Но неведомого шедевра не получается. Надежды разбиваются вдребезги после экспертизы лучшего художника города, который только-только начал пропивать свое здоровье. "— Костя!.. — окликнул он. — Ты чего? Брось ты так... Давно надо было позвать меня — не тратил бы год на эту мазню. Надо учиться, дружок, надо много уметь... Ну куда тебя к черту понесло — самоубийца! Тут еще и ремесла-то нету. Тут ни примитивизма. Ни реализма... Ничего. — Он посмотрел на картину. — Ты человек способный, это я тебе не из какой не из жалости говорю. Способный. Но абсолютно неграмотный. Да и тема вовсе не твоя, вон ты какой... окорок, с чего вдруг самоубийство-то?"

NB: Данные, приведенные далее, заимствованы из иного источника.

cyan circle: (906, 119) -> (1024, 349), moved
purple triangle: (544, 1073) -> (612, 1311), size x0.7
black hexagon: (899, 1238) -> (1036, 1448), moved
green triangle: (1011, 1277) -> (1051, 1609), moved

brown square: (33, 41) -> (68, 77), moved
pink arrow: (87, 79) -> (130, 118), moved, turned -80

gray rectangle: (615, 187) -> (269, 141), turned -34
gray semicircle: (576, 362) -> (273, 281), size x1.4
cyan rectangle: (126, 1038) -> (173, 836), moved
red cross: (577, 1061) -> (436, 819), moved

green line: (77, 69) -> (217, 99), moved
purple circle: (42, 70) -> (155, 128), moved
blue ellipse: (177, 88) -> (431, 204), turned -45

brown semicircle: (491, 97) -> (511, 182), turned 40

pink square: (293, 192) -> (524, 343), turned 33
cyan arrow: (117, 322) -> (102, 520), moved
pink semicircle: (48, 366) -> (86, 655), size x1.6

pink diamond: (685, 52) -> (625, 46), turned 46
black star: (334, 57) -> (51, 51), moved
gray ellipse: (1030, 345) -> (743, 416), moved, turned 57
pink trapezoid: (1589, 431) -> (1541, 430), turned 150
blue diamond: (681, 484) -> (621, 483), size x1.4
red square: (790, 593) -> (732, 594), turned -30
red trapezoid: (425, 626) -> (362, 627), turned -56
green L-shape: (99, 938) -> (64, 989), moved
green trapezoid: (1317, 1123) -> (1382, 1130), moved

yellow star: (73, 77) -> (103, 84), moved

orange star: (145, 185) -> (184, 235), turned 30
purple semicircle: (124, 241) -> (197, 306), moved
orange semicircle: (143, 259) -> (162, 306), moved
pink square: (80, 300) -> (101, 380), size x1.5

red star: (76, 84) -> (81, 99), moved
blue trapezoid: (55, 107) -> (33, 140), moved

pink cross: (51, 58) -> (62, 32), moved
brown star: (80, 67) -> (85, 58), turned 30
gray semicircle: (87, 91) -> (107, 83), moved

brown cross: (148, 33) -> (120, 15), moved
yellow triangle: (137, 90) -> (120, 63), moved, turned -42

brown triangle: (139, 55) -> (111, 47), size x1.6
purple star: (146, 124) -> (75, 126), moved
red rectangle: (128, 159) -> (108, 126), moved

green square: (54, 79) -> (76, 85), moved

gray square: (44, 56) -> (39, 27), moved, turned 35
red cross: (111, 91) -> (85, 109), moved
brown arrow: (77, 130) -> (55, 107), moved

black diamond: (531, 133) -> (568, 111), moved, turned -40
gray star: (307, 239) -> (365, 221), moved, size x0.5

Мимоходом, одним касанием (рассказ написан в начале семидесятых) Шукшин задевает проблему неофициального искусства. Голое "наоборот" оказывается ничем не лучше официальной "продажности". "Утро нашей родины" и "Самоубийца" стоят друг друга.
Картина — "мазня", фальшивая бумажка, вроде тех, за подделку которых артистичный герой попал в тюрьму. Но человеческая драма и боль от рухнувшей надежды — подлинны и даны Шукшиным без всякой насмешки, с сочувствием и пониманием. Еще одна душа корчится в спазмах невоплощения, пытается вырваться из оков своей маленькой судьбы.
Следующая точка, в которой Шукшин ловит в фокус своего героя, оказывается где-то на рубеже пятидесяти. Мечты, надежды, планы, любовь, трактаты, картины уже позади — наступает время сожаления и осмысления.
"— У тебя болит, што ль, чего? — Душа. Немного. Жаль... не нажился. Не устал. Не готов, так сказать" ("Земляки").
"Куда человеку деваться с растревоженной душой? Ведь она же болит, душа-то. Зубы заболят ночью, и то мы сломя голову бежим в эти, в круглосуточные, где их рвут. А с душой куда? Где тебя послушают, посочувствуют?" ("Ночью в бойлерной").